The flatness between each surface may be set so that the sum of the flatness on each surface is equal to or less than Δ. The aspect here is
These are the holding surface of the mask stage, the suction surface of the mask, and its back surface.

Further, as shown in FIG. 4, this is often used when the support film 2 is made of an inorganic material, but the same applies when the holding frame 3 is made of a back-etched silicon wafer combined with a reinforcing body.

〔Effect of the invention〕

As described above, by making the flatness between both sides of the mass holding frame and the reference plane of the mask stage 1 μm or less, and by making the processing accuracy of each surface 0.1 μm (=Ra) or less, The flatness of the support film 2 of the mask is 3 μm with respect to the plane that serves as the reference for the optical axis of alignment light and X-rays.
The amount of positional deviation when printing with sink convex tron radiation with a divergence angle of 3 m r a d is 0.01 μ.
It can be less than m. This enables highly accurate transfer exposure.

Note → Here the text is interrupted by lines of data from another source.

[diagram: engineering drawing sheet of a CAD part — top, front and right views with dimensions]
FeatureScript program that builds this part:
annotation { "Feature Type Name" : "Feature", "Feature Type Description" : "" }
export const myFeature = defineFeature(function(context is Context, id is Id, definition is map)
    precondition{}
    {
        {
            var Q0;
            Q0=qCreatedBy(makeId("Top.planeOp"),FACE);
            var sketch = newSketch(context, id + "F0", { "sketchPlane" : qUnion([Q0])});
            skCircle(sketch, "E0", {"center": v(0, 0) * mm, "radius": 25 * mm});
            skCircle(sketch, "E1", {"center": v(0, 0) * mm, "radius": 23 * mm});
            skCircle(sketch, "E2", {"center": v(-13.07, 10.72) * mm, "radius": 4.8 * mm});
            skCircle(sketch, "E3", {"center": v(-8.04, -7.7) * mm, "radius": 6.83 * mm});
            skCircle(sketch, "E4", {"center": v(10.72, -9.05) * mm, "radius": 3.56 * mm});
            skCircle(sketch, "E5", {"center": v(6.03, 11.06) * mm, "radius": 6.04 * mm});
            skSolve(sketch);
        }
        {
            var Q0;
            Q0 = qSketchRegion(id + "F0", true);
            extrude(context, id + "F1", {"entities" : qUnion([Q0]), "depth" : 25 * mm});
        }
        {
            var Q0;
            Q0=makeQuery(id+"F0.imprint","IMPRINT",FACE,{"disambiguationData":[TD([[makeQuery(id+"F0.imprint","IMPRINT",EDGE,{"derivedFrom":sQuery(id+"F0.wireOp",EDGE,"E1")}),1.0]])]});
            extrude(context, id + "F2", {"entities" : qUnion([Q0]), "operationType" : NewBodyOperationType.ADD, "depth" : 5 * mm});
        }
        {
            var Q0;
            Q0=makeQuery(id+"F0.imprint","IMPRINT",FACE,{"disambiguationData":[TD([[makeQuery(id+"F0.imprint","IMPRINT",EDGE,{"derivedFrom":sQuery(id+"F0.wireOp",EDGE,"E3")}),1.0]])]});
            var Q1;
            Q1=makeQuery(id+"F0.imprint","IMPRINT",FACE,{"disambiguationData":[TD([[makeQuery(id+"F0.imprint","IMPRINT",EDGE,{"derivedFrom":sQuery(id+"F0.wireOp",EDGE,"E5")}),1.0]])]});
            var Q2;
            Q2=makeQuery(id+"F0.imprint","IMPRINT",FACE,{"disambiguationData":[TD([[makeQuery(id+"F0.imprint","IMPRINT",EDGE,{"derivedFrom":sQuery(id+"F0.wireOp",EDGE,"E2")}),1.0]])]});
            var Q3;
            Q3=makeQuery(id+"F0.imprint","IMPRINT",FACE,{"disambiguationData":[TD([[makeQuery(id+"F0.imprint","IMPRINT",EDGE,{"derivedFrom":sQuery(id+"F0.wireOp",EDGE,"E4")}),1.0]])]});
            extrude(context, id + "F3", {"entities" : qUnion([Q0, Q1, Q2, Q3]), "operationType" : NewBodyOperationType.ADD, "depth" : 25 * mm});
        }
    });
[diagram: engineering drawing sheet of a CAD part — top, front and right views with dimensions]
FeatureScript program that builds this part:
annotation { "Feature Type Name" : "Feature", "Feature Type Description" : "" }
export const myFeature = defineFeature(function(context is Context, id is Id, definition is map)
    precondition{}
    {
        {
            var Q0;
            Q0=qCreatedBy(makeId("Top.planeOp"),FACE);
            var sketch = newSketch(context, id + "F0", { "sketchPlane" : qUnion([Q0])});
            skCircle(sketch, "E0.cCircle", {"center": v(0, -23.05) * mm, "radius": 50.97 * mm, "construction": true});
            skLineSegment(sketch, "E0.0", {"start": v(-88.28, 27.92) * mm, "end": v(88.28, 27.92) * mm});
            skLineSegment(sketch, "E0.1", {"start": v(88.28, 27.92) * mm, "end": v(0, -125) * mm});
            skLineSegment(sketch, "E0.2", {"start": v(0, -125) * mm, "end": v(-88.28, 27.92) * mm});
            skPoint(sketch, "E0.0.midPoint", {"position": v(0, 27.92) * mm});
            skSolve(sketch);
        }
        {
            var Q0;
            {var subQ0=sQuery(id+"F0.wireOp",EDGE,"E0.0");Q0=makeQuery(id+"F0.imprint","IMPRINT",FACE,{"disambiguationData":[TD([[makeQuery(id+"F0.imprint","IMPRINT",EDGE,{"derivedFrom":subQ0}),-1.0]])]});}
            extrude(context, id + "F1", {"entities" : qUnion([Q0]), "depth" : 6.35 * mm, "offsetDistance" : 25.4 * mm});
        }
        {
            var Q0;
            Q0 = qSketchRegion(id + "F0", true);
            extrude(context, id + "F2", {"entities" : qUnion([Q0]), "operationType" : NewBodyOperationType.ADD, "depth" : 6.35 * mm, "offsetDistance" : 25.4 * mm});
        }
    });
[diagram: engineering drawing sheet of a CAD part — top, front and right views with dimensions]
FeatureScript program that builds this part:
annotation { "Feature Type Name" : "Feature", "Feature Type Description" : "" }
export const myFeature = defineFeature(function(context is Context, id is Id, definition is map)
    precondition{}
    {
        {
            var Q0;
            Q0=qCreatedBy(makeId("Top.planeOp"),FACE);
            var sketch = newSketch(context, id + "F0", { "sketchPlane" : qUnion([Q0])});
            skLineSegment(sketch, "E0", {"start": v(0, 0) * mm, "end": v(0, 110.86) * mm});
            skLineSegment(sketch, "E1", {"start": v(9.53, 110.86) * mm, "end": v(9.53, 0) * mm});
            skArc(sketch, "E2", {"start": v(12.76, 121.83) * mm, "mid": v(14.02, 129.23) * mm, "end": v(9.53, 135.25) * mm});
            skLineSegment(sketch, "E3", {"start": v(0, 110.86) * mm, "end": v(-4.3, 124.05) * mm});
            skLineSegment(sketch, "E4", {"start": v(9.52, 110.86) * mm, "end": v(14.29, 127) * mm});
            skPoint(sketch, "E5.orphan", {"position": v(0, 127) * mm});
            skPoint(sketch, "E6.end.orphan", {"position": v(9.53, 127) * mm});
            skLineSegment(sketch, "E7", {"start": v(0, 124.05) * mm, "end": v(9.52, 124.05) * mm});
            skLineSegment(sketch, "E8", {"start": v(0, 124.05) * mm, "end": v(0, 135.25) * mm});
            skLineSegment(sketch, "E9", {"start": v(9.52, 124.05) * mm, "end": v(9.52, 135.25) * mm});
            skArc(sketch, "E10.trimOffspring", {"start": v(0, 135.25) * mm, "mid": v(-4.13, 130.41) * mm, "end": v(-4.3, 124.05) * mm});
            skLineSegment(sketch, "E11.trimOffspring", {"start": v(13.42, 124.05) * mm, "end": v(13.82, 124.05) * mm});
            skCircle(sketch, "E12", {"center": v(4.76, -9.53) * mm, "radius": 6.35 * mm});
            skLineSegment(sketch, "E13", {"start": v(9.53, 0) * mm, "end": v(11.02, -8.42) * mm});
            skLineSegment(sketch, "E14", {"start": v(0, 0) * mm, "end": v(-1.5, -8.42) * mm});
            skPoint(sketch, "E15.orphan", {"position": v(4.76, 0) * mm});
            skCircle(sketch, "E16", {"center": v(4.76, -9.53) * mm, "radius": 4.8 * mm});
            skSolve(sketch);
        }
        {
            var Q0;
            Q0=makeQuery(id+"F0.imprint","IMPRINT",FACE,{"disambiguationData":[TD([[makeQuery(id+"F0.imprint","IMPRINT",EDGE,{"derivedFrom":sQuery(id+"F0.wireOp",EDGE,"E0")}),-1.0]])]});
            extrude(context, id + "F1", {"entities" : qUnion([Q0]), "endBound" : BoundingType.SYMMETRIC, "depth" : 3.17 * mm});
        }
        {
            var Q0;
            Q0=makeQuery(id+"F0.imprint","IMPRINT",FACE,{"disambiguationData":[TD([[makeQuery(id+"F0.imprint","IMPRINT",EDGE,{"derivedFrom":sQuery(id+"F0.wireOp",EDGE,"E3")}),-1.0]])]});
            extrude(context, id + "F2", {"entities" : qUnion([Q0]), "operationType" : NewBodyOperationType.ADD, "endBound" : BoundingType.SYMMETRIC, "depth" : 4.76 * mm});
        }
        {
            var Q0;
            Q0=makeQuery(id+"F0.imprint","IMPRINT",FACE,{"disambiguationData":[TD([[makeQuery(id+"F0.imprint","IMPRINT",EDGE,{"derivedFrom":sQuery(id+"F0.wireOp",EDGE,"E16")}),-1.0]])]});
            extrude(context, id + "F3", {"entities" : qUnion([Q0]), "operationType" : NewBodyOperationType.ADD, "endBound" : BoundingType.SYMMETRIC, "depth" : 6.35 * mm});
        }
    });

[Brief explanation of drawings]

FIG. 1 is a sectional view of an X-ray mask and a mask stage in the present invention. FIG. 2 is a simplified diagram of an X-ray exposure apparatus using an X-ray mask and a mask stage according to the present invention, and FIG. 3 is an enlarged view of a portion thereof. FIG. 4 is a sectional view of the X-ray mask and mask stage in the present invention. l...Absorber, 2...Support membrane 3・
・・Holding frame 4 ・・Mask stage 14
・・・ X-ray mask 5-dimensional diagram

Claims (2)

[Claims] (1) It is an apparatus that transfers and exposes a pattern on a mask held on a mask stage onto a wafer held on a wafer stage using X-rays as exposure light, and at the time of the transfer exposure, the pattern on the mask and the wafer are transferred. The exposure apparatus includes an alignment optical system for aligning the alignment optical system, and aligns the optical axis of the alignment optical system and the optical axis of the exposure light with reference to the holding surface of the mask stage. The mask holding surface of the mask stage, the suction surface of the mask to the mask stage holding surface, and the back surface of the suction surface each have a flatness of 1.0 μm or less, and each surface accuracy is 0. An exposure device characterized by being processed to a thickness of .1 μm (=Ra) or less. (2) Transfer exposure of a pattern on a mask held on a mask stage whose holding surface is processed to a surface precision of 0.1 μm (=Ra) or less onto a wafer held on a wafer stage using X-rays as exposure light and an alignment optical system for aligning the mask and the wafer during the transfer exposure, the optical axis of the alignment optical system and the optical axis of the exposure light, In an X-ray mask used in an exposure apparatus that performs optical axis alignment using the holding surface of the mask stage as a reference, the suction surface of the mask to the mask stage holding surface and the back surface of the suction surface have a mutual flatness of 1.0 μm. An X-ray mask characterized by having the following relationship and each surface precision being processed to be 0.1 μm (=Ra) or less.